Francisco S. Melo and Alberto Sardinha
Autonomous Agents and Multi-Agent Systems, 30 (2):175-219, 2016. DOI: 10.1007/s10458-015-9280-x
This paper addresses the problem of ad hoc teamwork, where a learning agent engages in a cooperative task with other (unknown) agents. The agent must effectively coordinate with the other agents towards completion of the intended task, not relying on any pre-defined coordination strategy. We contribute a new perspective on the ad hoc teamwork problem and propose that, in general, the learning agent should not only identify (and coordinate with) the teammates’ strategy but also identify the task to be completed. In our approach to the ad hoc teamwork problem, we represent tasks as fully cooperative matrix games. Relying exclusively on observations of the behavior of the teammates, the learning agent must identify the task at hand (namely, the corresponding payoff function) from a set of possible tasks and adapt to the teammates’ behavior.

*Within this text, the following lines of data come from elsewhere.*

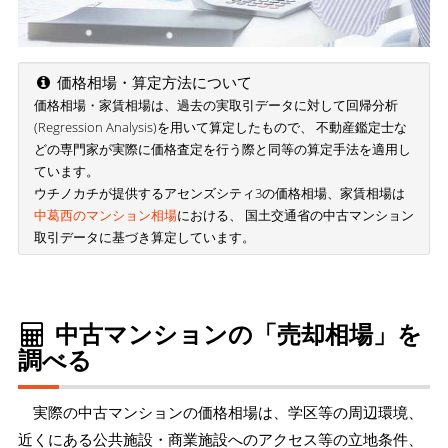
価格相場・算定方法について
価格相場・家賃相場は、過去の実取引データに対して回帰分析
(Regression Analysis)を用いて算定したもので、 不動産鑑定士な
どの専門家が実際に価格査定を行う際と同等の算定手法を適用し
ています。
ウチノカチが提供するアセンズシティ3の価格相場、家賃相場は
中葛西のマンション相場
における、 国土交通省の中古マンション
取引データに基づき算定しています。
中古マンションの「売却相場」を
調べる
実際の中古マンションの価格相場は、学区等の周辺環境、
近くにある公共施設・商業施設へのアクセス等の立地条件、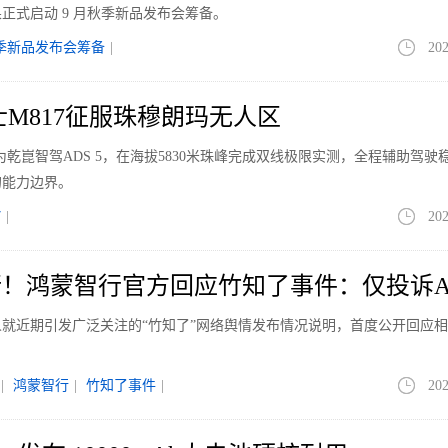
正式启动 9 月秋季新品发布会筹备。
季新品发布会筹备
|
202
士M817征服珠穆朗玛无人区
为乾崑智驾ADS 5，在海拔5830米珠峰完成双线极限实测，全程辅助驾驶
的能力边界。
7
|
202
！鸿蒙智行官方回应竹知了事件：仅投诉A
人就近期引发广泛关注的“竹知了”网络舆情发布情况说明，首度公开回应
|
鸿蒙智行
|
竹知了事件
|
202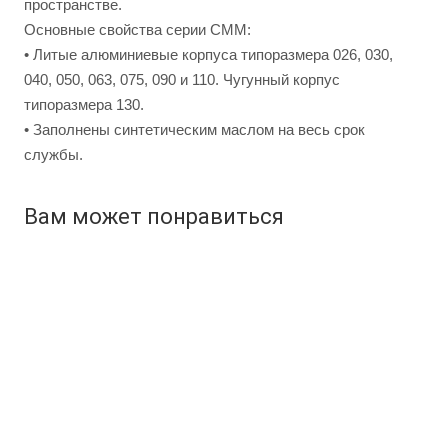
пространстве.
Основные свойства серии СМM:
• Литые алюминиевые корпуса типоразмера 026, 030,
040, 050, 063, 075, 090 и 110. Чугунный корпус
типоразмера 130.
• Заполнены синтетическим маслом на весь срок
службы.
Вам может понравиться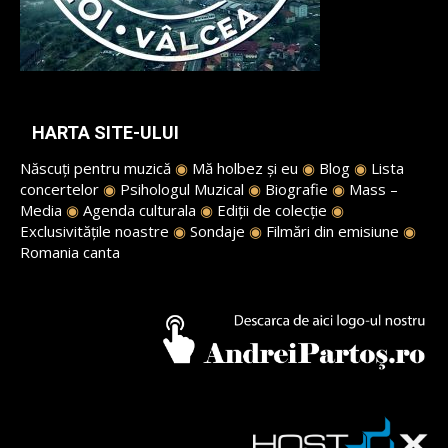
HARTA SITE-ULUI
Născuți pentru muzică
◉
Mă holbez și eu
◉
Blog
◉
Lista
concertelor
◉
Psihologul Muzical
◉
Biografie
◉
Mass –
Media
◉
Agenda culturala
◉
Ediții de colecție
◉
Exclusivitățile noastre
◉
Sondaje
◉
Filmări din emisiune
◉
Romania canta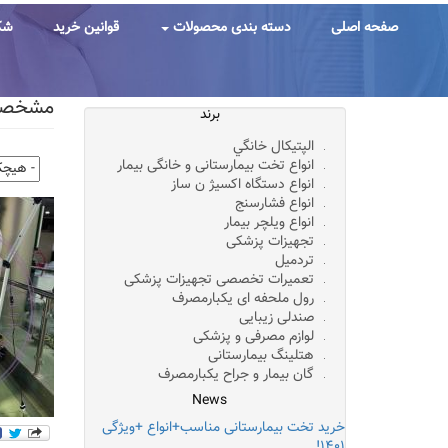
رفتن
به
صفحه اصلی
دسته بندی محصولات
قوانین خرید
شک
محتوای
اصلی
مشخصات 
برند
الپتيکال خانگي
انواع تخت بیمارستانی و خانگی بیمار
انواع دستگاه اکسیژ ن ساز
انواع فشارسنج
انواع ویلچر بیمار
تجهیزات پزشکی
تردمیل
تعمیرات تخصصی تجهیزات پزشکی
رول ملحفه ای یکبارمصرف
صندلی زیبایی
لوازم مصرفی و پزشکی
هتلینگ بیمارستانی
گان بیمار و جراح یکبارمصرف
News
خرید تخت بیمارستانی مناسب+انواع +ویژگی
۱۴۰۱!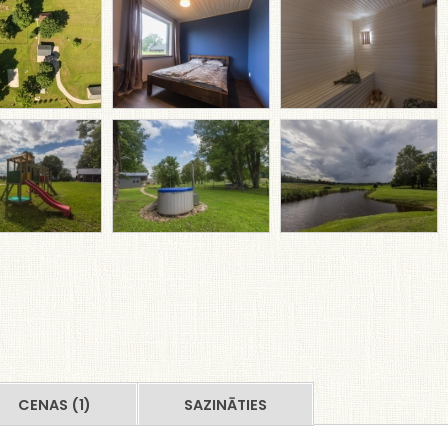
CENAS (1)
SAZINĀTIES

Teammates are assumed to follow a bounded-rationality best-response model and thus also adapt their behavior to that of the learning agent. We formalize the ad hoc teamwork problem as a sequential decision problem and propose two novel approaches to address it. In particular, we propose (i) the use of an online learning approach that considers the different tasks depending on their ability to predict the behavior of the teammate; and (ii) a decision-theoretic approach that models the ad hoc teamwork problem as a partially observable Markov decision problem. We provide theoretical bounds of the performance of both approaches and evaluate their performance in several domains of different complexity.